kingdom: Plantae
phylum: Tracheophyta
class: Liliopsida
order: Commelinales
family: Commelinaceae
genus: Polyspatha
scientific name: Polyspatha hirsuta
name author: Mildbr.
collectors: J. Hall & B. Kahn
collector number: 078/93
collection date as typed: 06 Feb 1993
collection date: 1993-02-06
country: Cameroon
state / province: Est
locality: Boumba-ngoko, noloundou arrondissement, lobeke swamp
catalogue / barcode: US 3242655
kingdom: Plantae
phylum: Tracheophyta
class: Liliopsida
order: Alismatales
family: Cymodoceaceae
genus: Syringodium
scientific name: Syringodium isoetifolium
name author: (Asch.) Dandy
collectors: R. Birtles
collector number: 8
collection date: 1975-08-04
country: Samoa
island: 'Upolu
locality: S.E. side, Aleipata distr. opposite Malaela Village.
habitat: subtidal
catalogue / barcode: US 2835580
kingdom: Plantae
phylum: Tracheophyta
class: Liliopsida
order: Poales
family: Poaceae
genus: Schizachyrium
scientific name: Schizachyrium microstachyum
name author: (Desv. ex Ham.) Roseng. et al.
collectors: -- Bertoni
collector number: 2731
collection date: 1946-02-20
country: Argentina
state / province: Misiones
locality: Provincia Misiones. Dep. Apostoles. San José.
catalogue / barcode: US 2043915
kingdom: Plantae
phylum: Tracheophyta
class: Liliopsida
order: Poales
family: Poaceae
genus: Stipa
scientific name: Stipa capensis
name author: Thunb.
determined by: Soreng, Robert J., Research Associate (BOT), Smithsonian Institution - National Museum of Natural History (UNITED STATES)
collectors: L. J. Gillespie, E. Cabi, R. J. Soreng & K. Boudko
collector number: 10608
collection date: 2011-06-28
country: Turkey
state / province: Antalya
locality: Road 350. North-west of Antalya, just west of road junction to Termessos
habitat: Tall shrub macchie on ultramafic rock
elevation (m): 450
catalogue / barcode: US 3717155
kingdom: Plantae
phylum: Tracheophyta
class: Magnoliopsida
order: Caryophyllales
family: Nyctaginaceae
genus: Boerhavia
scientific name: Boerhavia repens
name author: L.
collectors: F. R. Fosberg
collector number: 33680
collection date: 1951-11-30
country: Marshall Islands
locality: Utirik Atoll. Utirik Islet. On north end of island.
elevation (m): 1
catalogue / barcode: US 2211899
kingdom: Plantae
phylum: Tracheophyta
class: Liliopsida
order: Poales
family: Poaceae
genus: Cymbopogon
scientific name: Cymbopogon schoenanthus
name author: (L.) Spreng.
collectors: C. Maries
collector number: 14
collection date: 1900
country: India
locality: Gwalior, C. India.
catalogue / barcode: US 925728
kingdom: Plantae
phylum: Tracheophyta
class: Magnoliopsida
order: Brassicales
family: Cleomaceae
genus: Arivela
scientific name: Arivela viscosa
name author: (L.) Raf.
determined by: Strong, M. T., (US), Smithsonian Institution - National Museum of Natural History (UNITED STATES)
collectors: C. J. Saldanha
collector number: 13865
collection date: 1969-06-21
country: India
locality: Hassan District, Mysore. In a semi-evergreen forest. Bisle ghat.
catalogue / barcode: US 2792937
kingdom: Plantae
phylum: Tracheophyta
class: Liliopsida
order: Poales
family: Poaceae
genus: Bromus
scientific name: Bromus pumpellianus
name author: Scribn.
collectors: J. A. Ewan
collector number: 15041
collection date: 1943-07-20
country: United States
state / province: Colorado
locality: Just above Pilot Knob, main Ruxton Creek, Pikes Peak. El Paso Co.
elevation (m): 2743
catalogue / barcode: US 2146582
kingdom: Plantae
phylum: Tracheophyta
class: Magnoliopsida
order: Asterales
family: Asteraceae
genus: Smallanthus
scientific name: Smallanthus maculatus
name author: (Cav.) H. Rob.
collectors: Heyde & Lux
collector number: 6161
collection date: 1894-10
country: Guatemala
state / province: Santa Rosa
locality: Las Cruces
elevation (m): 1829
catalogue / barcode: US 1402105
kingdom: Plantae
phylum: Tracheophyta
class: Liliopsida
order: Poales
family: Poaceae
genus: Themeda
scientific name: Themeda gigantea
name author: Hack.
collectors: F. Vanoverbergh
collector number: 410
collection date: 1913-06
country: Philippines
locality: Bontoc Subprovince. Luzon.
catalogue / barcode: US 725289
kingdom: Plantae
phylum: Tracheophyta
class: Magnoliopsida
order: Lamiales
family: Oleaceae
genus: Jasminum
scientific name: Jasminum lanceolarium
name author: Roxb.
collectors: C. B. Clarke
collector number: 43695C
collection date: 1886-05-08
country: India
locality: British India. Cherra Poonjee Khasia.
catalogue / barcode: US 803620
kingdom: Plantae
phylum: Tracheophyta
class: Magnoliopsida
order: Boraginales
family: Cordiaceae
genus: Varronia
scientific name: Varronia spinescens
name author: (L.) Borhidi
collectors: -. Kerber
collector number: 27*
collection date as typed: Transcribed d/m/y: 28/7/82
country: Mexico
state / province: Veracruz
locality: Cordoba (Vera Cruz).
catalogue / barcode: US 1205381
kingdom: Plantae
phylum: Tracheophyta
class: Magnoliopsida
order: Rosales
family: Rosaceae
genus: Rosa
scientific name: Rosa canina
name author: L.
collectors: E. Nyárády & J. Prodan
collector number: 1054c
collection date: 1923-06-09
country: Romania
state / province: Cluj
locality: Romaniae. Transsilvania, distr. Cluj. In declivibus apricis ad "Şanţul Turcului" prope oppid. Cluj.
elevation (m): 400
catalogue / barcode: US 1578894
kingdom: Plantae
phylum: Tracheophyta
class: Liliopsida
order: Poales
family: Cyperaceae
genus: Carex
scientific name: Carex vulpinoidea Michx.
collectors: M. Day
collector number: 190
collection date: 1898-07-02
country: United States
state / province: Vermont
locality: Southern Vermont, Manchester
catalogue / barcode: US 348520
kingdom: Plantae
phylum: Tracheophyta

__________________________________________________

● Your objective
Rewrite the rows starting at the line containing "state / province: Colorado" and ending at the line containing "collector number: 190", swapping "locality" for "place" and leaving everything else as it is.

● Result of the exercise
state / province: Colorado
place: Just above Pilot Knob, main Ruxton Creek, Pikes Peak. El Paso Co.
elevation (m): 2743
catalogue / barcode: US 2146582
kingdom: Plantae
phylum: Tracheophyta
class: Magnoliopsida
order: Asterales
family: Asteraceae
genus: Smallanthus
scientific name: Smallanthus maculatus
name author: (Cav.) H. Rob.
collectors: Heyde & Lux
collector number: 6161
collection date: 1894-10
country: Guatemala
state / province: Santa Rosa
place: Las Cruces
elevation (m): 1829
catalogue / barcode: US 1402105
kingdom: Plantae
phylum: Tracheophyta
class: Liliopsida
order: Poales
family: Poaceae
genus: Themeda
scientific name: Themeda gigantea
name author: Hack.
collectors: F. Vanoverbergh
collector number: 410
collection date: 1913-06
country: Philippines
place: Bontoc Subprovince. Luzon.
catalogue / barcode: US 725289
kingdom: Plantae
phylum: Tracheophyta
class: Magnoliopsida
order: Lamiales
family: Oleaceae
genus: Jasminum
scientific name: Jasminum lanceolarium
name author: Roxb.
collectors: C. B. Clarke
collector number: 43695C
collection date: 1886-05-08
country: India
place: British India. Cherra Poonjee Khasia.
catalogue / barcode: US 803620
kingdom: Plantae
phylum: Tracheophyta
class: Magnoliopsida
order: Boraginales
family: Cordiaceae
genus: Varronia
scientific name: Varronia spinescens
name author: (L.) Borhidi
collectors: -. Kerber
collector number: 27*
collection date as typed: Transcribed d/m/y: 28/7/82
country: Mexico
state / province: Veracruz
place: Cordoba (Vera Cruz).
catalogue / barcode: US 1205381
kingdom: Plantae
phylum: Tracheophyta
class: Magnoliopsida
order: Rosales
family: Rosaceae
genus: Rosa
scientific name: Rosa canina
name author: L.
collectors: E. Nyárády & J. Prodan
collector number: 1054c
collection date: 1923-06-09
country: Romania
state / province: Cluj
place: Romaniae. Transsilvania, distr. Cluj. In declivibus apricis ad "Şanţul Turcului" prope oppid. Cluj.
elevation (m): 400
catalogue / barcode: US 1578894
kingdom: Plantae
phylum: Tracheophyta
class: Liliopsida
order: Poales
family: Cyperaceae
genus: Carex
scientific name: Carex vulpinoidea Michx.
collectors: M. Day
collector number: 190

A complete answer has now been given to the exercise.